The updates of Quebec’s language laws put federal lawmakers in the spotlight, according to experts. Bill 101 is a provincial law, but that will include a change to the Canadian constitution. It is indeed a very unusual proposal that is likely getting Ottawa’s endorsement.
Whether the federal lawmakers endorse it or not, a tantrum has already been thrown. They won’t easily dodge it, according to lawyer Michael Bergman. Federal parties already acknowledge that French is on a decline in Quebec.
“They will be hard-put to justify why French should not be the common language of Quebec. And it will take some courage for the federal leaders, each one of them, to say no.”
Quebec wants the federal constitution to acknowledge that it is a nation and the common language of that nation and province is French. Bergman believes that the federal lawmakers will theoretically amend the constitution.
Bergman also sees the proposal as a piece of writing the puts the federal parties and other provinces in a bind since they all agree that something needs to be done. Apart from the constitutional changes, the Bill includes other requirements, like, demanding small businesses to communicate to customers in French.

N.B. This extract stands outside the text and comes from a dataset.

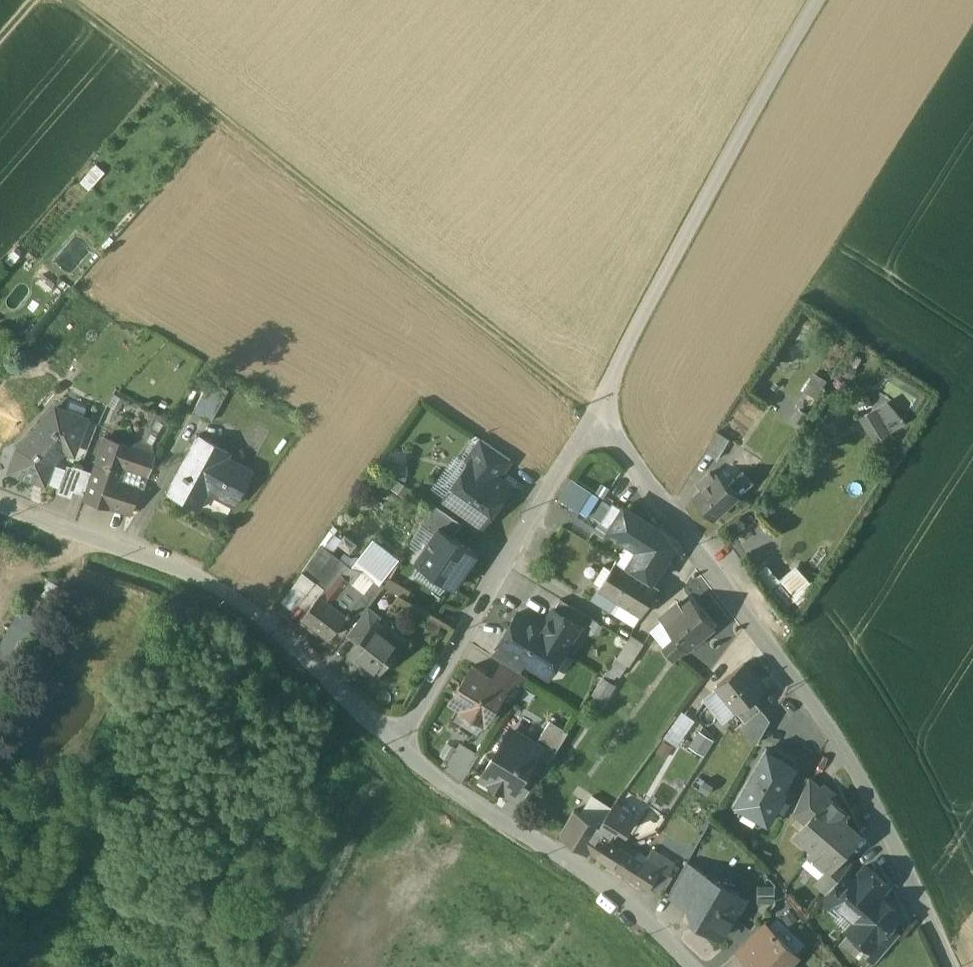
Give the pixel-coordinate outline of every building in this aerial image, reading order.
[(818,396),(827,377),(814,371),(805,390),(818,396)] [(227,388),(209,379),(204,388),(222,398),(227,388)] [(917,399),(887,379),(879,393),(909,412),(917,399)] [(222,398),(204,388),(192,411),(210,420),(222,398)] [(84,418),(54,407),(17,447),(9,469),(37,479),(44,459),(61,441),(73,446),(84,418)] [(800,411),(794,421),(801,425),(806,415),(800,411)] [(885,412),(879,416),(876,411),(866,416),(871,424),(866,427),(874,440),(888,432),(886,428),(892,425),(885,412)] [(731,441),(718,433),(706,453),(719,461),(731,441)] [(228,450),(198,434),(167,491),(193,506),(205,484),(217,491),(215,494),(234,504),(252,470),(225,455),(228,450)] [(155,453),(103,436),(95,459),(121,468),(122,465),(141,471),(146,473),(148,473),(155,453)] [(511,459),(481,439),(467,459),(472,463),(473,461),(498,478),(511,459)] [(384,462),(396,471),(409,470),(407,447),(393,449),(384,462)] [(121,468),(95,459),(83,497),(109,505),(109,504),(117,480),(121,468)] [(472,463),(448,498),(482,522),(507,485),(498,478),(473,461),(472,463)] [(735,462),(719,476),(738,497),(754,482),(735,462)] [(72,464),(70,468),(65,466),(56,492),(70,497),(81,467),(72,464)] [(146,473),(141,471),(136,486),(134,491),(140,493),(146,473)] [(719,476),(716,479),(711,474),(700,484),(705,490),(695,498),(715,520),(739,498),(738,497),(719,476)] [(136,486),(117,480),(109,504),(128,510),(134,491),(136,486)] [(462,523),(433,502),(421,523),(434,532),(439,526),(453,536),(462,523)] [(601,523),(612,529),(624,509),(614,503),(601,523)] [(641,548),(628,568),(652,582),(674,547),(661,539),(665,533),(625,508),(624,509),(612,529),(641,548)] [(434,532),(415,560),(454,587),(478,553),(453,536),(439,526),(434,532)] [(345,562),(322,543),(302,571),(324,588),(345,562)] [(647,579),(634,571),(628,568),(617,560),(611,570),(602,585),(600,589),(617,599),(633,609),(643,614),(659,587),(652,582),(647,579)] [(360,573),(345,562),(324,588),(302,616),(330,637),(348,614),(349,615),(351,613),(349,611),(353,606),(365,591),(354,582),(360,573)] [(800,579),(788,565),(775,576),(788,590),(800,579)] [(602,585),(611,570),(604,566),(595,581),(602,585)] [(383,586),(362,570),(360,573),(354,582),(365,591),(353,606),(362,613),(368,606),(383,586)] [(410,591),(389,578),(385,585),(406,597),(410,591)] [(617,599),(600,589),(594,600),(611,610),(617,599)] [(585,613),(561,598),(555,608),(578,623),(585,613)] [(692,600),(680,610),(676,604),(661,617),(664,620),(677,636),(687,647),(688,648),(714,626),(692,600)] [(37,606),(0,667),(0,685),(9,690),(53,616),(37,606)] [(362,613),(346,635),(358,644),(376,623),(377,623),(382,617),(368,606),(362,613)] [(554,608),(543,626),(518,612),(499,644),(499,645),(526,661),(531,654),(554,668),(581,624),(578,623),(555,608),(554,608)] [(643,614),(633,609),(625,622),(634,628),(643,614)] [(677,636),(664,620),(651,631),(653,633),(665,646),(677,636)] [(377,623),(376,623),(358,644),(351,654),(376,675),(384,665),(385,666),(392,666),(395,662),(394,655),(392,654),(397,648),(387,640),(391,635),(377,623)] [(630,635),(616,658),(628,665),(630,666),(644,644),(630,635)] [(677,636),(665,646),(674,658),(687,647),(677,636)] [(526,661),(499,645),(493,655),(504,662),(520,672),(526,661)] [(628,665),(616,658),(603,678),(609,682),(614,674),(620,678),(628,665)] [(520,672),(504,662),(494,679),(495,680),(495,681),(506,688),(503,692),(504,692),(503,693),(513,700),(527,676),(520,672)] [(744,665),(719,687),(720,688),(739,711),(740,712),(754,700),(765,690),(744,665)] [(494,679),(473,666),(451,700),(486,722),(503,693),(504,692),(503,692),(506,688),(495,681),(495,680),(494,679)] [(615,689),(601,680),(592,694),(606,703),(615,689)] [(739,711),(720,688),(706,699),(725,722),(739,711)] [(754,700),(740,712),(749,722),(743,727),(756,742),(770,718),(754,700)] [(681,744),(692,716),(680,710),(668,739),(681,744)] [(569,731),(550,720),(536,742),(542,746),(538,754),(549,761),(569,731)] [(536,742),(510,727),(482,773),(514,793),(538,754),(542,746),(536,742)] [(701,730),(691,743),(705,753),(715,739),(701,730)] [(461,739),(443,766),(460,777),(478,751),(461,739)] [(798,765),(767,748),(735,803),(769,822),(783,798),(782,798),(787,789),(785,788),(798,765)] [(822,789),(808,777),(794,810),(807,822),(830,797),(831,798),(835,794),(826,786),(822,789)] [(611,808),(592,795),(581,813),(600,824),(611,808)] [(831,798),(830,797),(807,822),(798,832),(816,848),(811,854),(828,869),(829,870),(842,856),(860,834),(843,819),(848,813),(831,798)] [(581,813),(574,809),(560,832),(590,850),(591,850),(600,835),(601,836),(604,832),(610,837),(617,826),(625,831),(635,817),(613,804),(611,808),(600,824),(581,813)] [(601,836),(600,835),(591,850),(627,873),(636,857),(621,848),(601,836)] [(684,850),(664,837),(658,847),(678,860),(684,850)] [(638,851),(624,842),(621,848),(635,857),(638,851)] [(676,863),(653,849),(647,856),(646,859),(661,868),(670,874),(676,863)] [(647,856),(638,851),(635,857),(636,857),(627,873),(635,877),(646,859),(647,856)] [(842,856),(829,870),(828,869),(817,881),(827,890),(845,871),(851,863),(842,856)] [(661,868),(646,859),(635,877),(649,887),(661,868)] [(707,873),(687,862),(669,893),(689,904),(707,873)] [(865,864),(854,878),(854,879),(834,901),(835,902),(855,919),(856,920),(880,893),(888,884),(865,864)] [(661,868),(649,887),(661,895),(673,876),(670,874),(661,868)] [(827,890),(821,898),(831,907),(835,902),(834,901),(854,879),(854,878),(845,871),(827,890)] [(729,889),(707,876),(709,874),(707,873),(689,904),(701,911),(699,915),(709,921),(706,926),(723,936),(733,919),(731,912),(734,907),(737,906),(742,899),(739,892),(733,888),(729,889)] [(880,893),(856,920),(855,919),(848,928),(869,947),(870,948),(890,925),(902,912),(880,893)] [(775,933),(764,923),(755,933),(766,943),(775,933)] [(890,925),(870,948),(869,947),(865,952),(876,961),(899,933),(890,925)] [(766,943),(755,933),(739,950),(749,960),(766,943)] [(749,960),(748,961),(755,966),(784,966),(796,954),(775,933),(766,943),(749,960)]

Canadian Prime Minister Justin Trudeau also acknowledged that French is on the decline and affirmed to look at various legislative options. In Quebec, political parties agree on the same but have different views on how to go about the issue.

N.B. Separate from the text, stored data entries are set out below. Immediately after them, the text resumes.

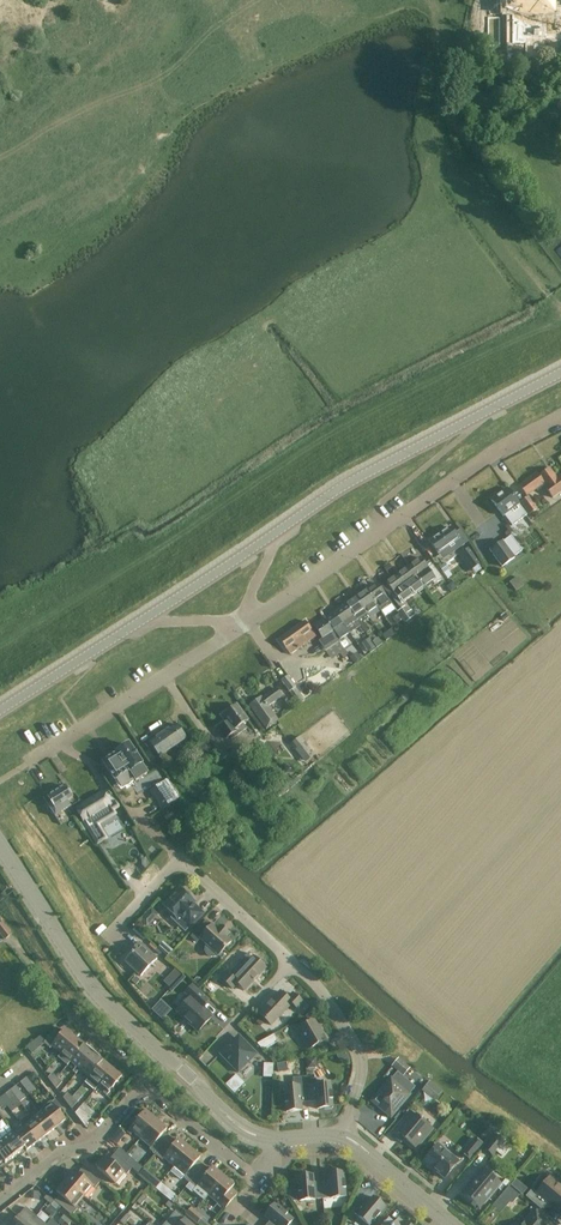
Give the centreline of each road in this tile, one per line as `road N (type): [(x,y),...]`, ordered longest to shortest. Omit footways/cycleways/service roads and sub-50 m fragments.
road 1 (residential): [(274,1139),(232,1120),(95,992),(0,843)]
road 2 (residential): [(240,627),(560,415)]
road 3 (tertiary): [(282,528),(354,479),(560,372)]
road 4 (residential): [(27,763),(240,627)]
road 5 (unclassified): [(291,963),(176,868),(113,931)]
road 6 (unclassified): [(344,1136),(361,1055),(291,963)]
road 7 (residential): [(0,1201),(59,1152),(91,1145),(147,1086)]
road 8 (tertiary): [(137,624),(282,528)]
road 9 (tertiary): [(0,709),(137,624)]
road 10 (unclassified): [(147,1086),(256,1182)]
road 11 (residential): [(452,1224),(344,1136)]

Simon Jolin-Barrette on Thursday said that Quebec has the right to amend the section of the constitution. However, according to Bergman, it is not that simple but is still a possibility. A province can make amendments that affect only the region in question, though the federal government looks at it.
The federal government has said that they’re reviewing the proposal. Federal Official Minister Melanie Joly has also noted that linguistic minorities need to be considered.
“The situation of French in the country is special, and the government has the responsibility to protect and promote French not only outside Quebec but within Quebec. Our government intends to do its part while continuing to protect the right of linguistic minorities.”
Marlene Jennings, a former Liberal MP and head of a group representing Quebec English speakers, believes that the shift of Canada and Quebec is unconstitutional.
The Bill makes French not only to be the official language in Quebec but also to be a common language in work and public spaces. All languages are considered private.